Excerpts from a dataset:
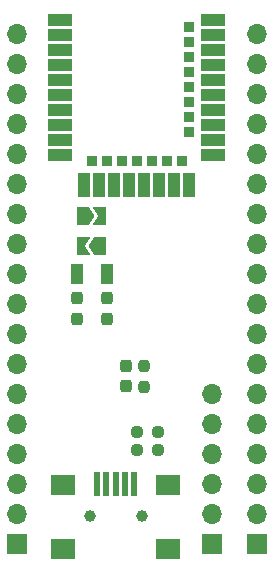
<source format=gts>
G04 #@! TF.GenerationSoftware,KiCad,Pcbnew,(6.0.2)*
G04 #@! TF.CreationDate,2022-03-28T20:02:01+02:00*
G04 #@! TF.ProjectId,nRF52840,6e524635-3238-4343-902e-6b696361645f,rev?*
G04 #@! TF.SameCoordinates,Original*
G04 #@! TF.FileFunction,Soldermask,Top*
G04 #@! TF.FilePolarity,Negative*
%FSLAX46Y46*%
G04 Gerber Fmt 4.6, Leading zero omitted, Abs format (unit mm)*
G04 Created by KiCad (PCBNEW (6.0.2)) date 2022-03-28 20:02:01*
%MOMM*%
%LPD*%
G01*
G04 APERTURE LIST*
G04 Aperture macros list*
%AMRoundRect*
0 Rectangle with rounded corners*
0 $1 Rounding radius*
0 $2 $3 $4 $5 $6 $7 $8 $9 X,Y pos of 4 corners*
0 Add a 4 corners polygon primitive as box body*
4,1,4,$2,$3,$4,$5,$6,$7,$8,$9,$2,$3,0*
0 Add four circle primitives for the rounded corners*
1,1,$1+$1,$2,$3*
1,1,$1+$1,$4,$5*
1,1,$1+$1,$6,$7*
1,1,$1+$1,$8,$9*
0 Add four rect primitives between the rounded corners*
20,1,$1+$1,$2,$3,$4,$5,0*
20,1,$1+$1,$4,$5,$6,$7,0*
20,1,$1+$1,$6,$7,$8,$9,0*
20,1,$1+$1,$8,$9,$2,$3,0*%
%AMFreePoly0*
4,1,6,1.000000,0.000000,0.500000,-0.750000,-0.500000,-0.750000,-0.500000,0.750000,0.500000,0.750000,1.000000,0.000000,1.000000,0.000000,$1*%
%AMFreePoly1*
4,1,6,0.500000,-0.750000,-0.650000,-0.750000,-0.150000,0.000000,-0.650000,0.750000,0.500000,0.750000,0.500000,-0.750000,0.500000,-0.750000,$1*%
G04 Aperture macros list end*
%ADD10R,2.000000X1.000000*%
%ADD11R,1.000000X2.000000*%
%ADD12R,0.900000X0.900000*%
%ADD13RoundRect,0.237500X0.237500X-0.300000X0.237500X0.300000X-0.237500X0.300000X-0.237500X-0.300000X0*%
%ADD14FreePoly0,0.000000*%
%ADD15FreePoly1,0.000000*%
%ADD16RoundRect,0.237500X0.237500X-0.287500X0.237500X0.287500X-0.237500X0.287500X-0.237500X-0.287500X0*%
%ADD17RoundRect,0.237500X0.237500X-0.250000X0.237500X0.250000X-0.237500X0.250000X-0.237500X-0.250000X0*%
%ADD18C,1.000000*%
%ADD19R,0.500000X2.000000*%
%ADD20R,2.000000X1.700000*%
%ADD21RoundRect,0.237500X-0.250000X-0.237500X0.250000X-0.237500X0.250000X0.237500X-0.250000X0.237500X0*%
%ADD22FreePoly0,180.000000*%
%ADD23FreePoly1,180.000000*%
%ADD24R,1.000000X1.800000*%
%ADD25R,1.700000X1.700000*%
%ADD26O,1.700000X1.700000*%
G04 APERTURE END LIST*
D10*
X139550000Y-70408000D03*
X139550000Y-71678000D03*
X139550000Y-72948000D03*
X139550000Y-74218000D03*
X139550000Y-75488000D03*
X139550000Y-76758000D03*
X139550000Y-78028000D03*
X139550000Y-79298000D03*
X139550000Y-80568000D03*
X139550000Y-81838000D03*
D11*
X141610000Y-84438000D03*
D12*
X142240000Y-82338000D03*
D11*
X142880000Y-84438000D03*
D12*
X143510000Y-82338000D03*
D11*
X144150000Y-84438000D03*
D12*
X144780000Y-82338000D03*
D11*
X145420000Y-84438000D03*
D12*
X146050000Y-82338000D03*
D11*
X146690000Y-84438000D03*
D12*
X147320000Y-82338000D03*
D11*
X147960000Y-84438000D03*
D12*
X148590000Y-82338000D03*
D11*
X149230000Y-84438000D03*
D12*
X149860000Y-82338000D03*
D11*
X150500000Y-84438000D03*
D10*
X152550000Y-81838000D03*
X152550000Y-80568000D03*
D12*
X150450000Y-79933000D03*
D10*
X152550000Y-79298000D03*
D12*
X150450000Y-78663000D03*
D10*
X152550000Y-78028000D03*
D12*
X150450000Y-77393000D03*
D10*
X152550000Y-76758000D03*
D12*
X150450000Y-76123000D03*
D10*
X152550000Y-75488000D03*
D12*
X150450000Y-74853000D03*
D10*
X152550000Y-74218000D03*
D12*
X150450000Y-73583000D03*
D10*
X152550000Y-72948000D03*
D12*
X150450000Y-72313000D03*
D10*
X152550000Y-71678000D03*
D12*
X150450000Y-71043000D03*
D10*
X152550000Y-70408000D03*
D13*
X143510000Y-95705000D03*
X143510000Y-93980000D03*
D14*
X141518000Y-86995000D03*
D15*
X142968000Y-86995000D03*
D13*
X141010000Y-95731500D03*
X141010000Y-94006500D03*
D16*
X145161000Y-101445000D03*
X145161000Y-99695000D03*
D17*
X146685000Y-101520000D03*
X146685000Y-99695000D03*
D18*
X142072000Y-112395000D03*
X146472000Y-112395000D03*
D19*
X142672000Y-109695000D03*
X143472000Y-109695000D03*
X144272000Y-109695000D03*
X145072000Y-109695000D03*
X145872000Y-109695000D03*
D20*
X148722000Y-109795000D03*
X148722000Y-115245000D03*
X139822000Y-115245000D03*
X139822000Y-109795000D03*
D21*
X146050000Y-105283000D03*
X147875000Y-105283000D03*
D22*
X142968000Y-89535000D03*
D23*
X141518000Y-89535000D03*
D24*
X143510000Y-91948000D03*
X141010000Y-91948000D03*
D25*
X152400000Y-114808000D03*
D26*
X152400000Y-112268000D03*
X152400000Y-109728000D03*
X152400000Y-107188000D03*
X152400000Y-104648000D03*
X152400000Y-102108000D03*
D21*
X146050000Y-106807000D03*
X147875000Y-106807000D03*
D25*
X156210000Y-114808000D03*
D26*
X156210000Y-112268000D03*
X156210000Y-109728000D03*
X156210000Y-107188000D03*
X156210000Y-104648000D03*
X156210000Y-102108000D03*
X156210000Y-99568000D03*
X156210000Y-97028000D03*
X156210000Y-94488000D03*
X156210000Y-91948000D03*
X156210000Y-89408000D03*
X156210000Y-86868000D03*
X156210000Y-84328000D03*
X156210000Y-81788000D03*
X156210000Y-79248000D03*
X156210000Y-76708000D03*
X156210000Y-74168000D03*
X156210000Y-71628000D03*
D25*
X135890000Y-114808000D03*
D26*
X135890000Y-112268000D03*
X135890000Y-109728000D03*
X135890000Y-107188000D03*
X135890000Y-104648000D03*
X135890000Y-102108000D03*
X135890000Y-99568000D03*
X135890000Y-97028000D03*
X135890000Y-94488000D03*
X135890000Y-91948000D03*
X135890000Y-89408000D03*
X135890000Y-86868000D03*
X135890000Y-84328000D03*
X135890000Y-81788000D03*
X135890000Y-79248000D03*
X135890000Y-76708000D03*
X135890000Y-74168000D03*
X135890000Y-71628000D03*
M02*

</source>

▶ **Exercise description**: What you give back should be exactly the lines from the top of the data above down to and including the line with "0 $2 $3 $4 $5", minus any pictures.

▶ **Response**:
<source format=gts>
G04 #@! TF.GenerationSoftware,KiCad,Pcbnew,(6.0.2)*
G04 #@! TF.CreationDate,2022-03-28T20:02:01+02:00*
G04 #@! TF.ProjectId,nRF52840,6e524635-3238-4343-902e-6b696361645f,rev?*
G04 #@! TF.SameCoordinates,Original*
G04 #@! TF.FileFunction,Soldermask,Top*
G04 #@! TF.FilePolarity,Negative*
%FSLAX46Y46*%
G04 Gerber Fmt 4.6, Leading zero omitted, Abs format (unit mm)*
G04 Created by KiCad (PCBNEW (6.0.2)) date 2022-03-28 20:02:01*
%MOMM*%
%LPD*%
G01*
G04 APERTURE LIST*
G04 Aperture macros list*
%AMRoundRect*
0 Rectangle with rounded corners*
0 $1 Rounding radius*
0 $2 $3 $4 $5 $6 $7 $8 $9 X,Y pos of 4 corners*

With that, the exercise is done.